El encuentro, que se desarrolló entre las 10 y las 14 horas, reunió a un variado grupo de participantes cuyas iniciativas estaban vinculadas a la innovación social, la conciliación familiar, el bienestar y la educación, entre otros sectores. A través de presentaciones prácticas, los emprendedores tuvieron la oportunidad de explorar cómo estas fórmulas pueden llevar a la creación de empresas sostenibles, participativas y con un impacto social significativo.
Ana Fernández de Casadevante, técnica de proyectos de FECOMA, destacó que la Economía Social tiene como objetivo primordial colocar a las personas en el centro de la actividad empresarial. «Prioriza valores como la participación democrática y la sostenibilidad, buscando generar un impacto positivo en el entorno», afirmó. Además, enfatizó la importancia de la intercooperación, subrayando que el éxito se encuentra en la unión y en la ayuda mutua entre proyectos emprendedores.

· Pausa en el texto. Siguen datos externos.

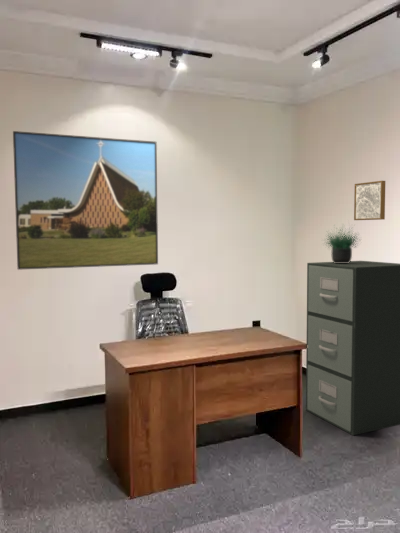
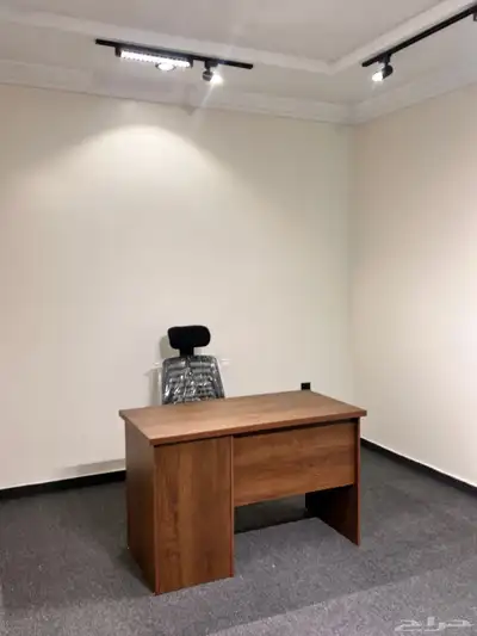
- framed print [12,130,159,271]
- potted plant [321,220,361,263]
- wall art [353,180,386,221]
- filing cabinet [305,260,400,436]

Fernández de Casadevante también subrayó que muchos emprendedores apenas son conscientes de las opciones que tienen más allá de constituirse como autónomos o sociedades limitadas, lamentando que fórmulas como las cooperativas y sociedades laborales son herramientas que permiten construir proyectos más sólidos y sostenibles.
En la actualidad, la Comunidad de Madrid cuenta con más de 2.600 empresas de Economía Social y 60.000 socios, lo que representa cerca del 8% del PIB regional. Durante la jornada, se resaltó el interés por informar a los emprendedores sobre las distintas líneas de subvenciones disponibles, que son compatibles entre sí y a fondo perdido. Estas ayudas contemplan incentivos para la incorporación de socios trabajadores, aportaciones al capital social, y pueden resultar decisivas en los primeros años de vida de una empresa.
Uno de los momentos destacados fue el testimonio de Sergio Santos, cofundador de la cooperativa Maquinista, quien compartió su experiencia de transformación de un proyecto autónomo a cooperativa, resaltando las ventajas del trabajo compartido. Delia García, emprendedora social, también expuso su proyecto centrado en la mejora de la convivencia en escuelas, resaltando cómo la Economía Social se alinea con su enfoque de impacto colectivo.
El evento cerró con un espacio de networking, donde se fomentó la conexión entre emprendedores con inquietudes similares y la posibilidad de compartir realidades y experiencias. FECOMA reiteró la importancia de este tipo de iniciativas en la promoción de modelos empresariales centrados en las personas y la sostenibilidad tanto social como económica.